Intel shares fall after company reveals $7 billion operating loss in foundry business

U.S. President Joe Biden visits the Intel Ocotillo campus, Chandler, Arizona, United States, March 20, 2024.

Kevin Lamarque | Reuters

Intel Shares fell as much as 4% at one point during extended trading Tuesday after the company revealed long-awaited financial results from its semiconductor manufacturing business, often called the foundry business, in a filing with the SEC.

Intel said its foundry business posted an operating loss of $7 billion in 2023 on revenue of $18.9 billion. That’s a bigger loss than the $5.2 billion Intel reported for its foundry business in 2022 on revenue of $25.7 billion.

This is the first time that Intel has revealed the revenue generated by its foundry business. Historically, Intel has both designed its own chips, done its own manufacturing, and reported its final chip sales to investors. Other U.S. semiconductor companies such as Nvidia and AMD design their chips but send them to Asian foundries – often Taiwan’s TSMC – for manufacturing.

Intel proposed to investors, under CEO Patrick Gelsinger, a plan in which it would continue to make its own processors but also create an external foundry business to make chips for other companies. Intel’s role as one of the only U.S. companies manufacturing cutting-edge semiconductors on American soil is a key reason it has secured nearly $20 billion in funding under the CHIPS Act last month.

Much of Intel’s foundry revenue currently comes from its own operations, Intel said Tuesday. Intel also reformulated its product divisions to report costs as if they were a so-called “fabless” company that had to count the foundry as a cost.

Intel said its new Products division, which mainly includes processors for PCs and servers, reported operating profit of $11.3 billion on revenue of $47.7 in 2023.
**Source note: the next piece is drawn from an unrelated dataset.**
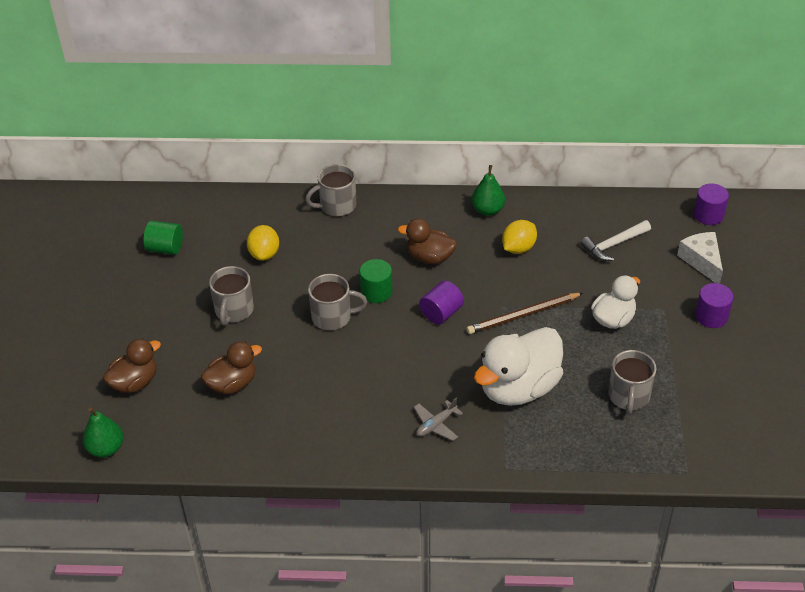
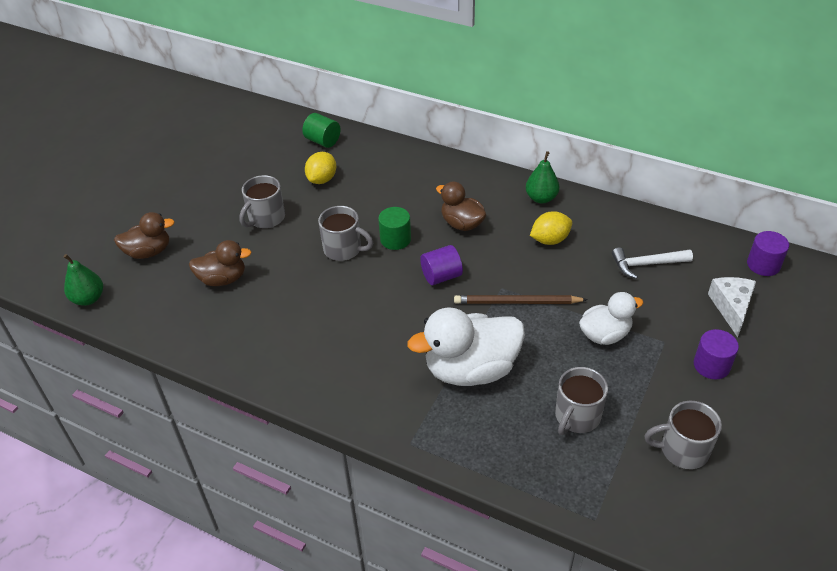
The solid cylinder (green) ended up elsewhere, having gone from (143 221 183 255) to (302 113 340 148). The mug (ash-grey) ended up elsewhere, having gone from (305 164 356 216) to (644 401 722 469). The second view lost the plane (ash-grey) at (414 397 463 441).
Intel said Tuesday that it expects losses at its foundry to peak in 2024 and eventually break even “halfway” between this quarter and the end of 2030. Intel has previously said that Microsoft would use its foundry services and would have $15 billion in smelter revenue already reserved.

“Intel Foundry is going to drive significant earnings growth for Intel over time. 2024 is the trough for foundry operating losses,” Gelsinger said on a call with investors Tuesday.

Intel said in a promotional video that much of the lack of profitability in its foundry business was due to the “weight of past decisions,” and Gelsinger separately cited the company’s “slow” adoption of a technology called EUV, which is used to make the most advanced chips.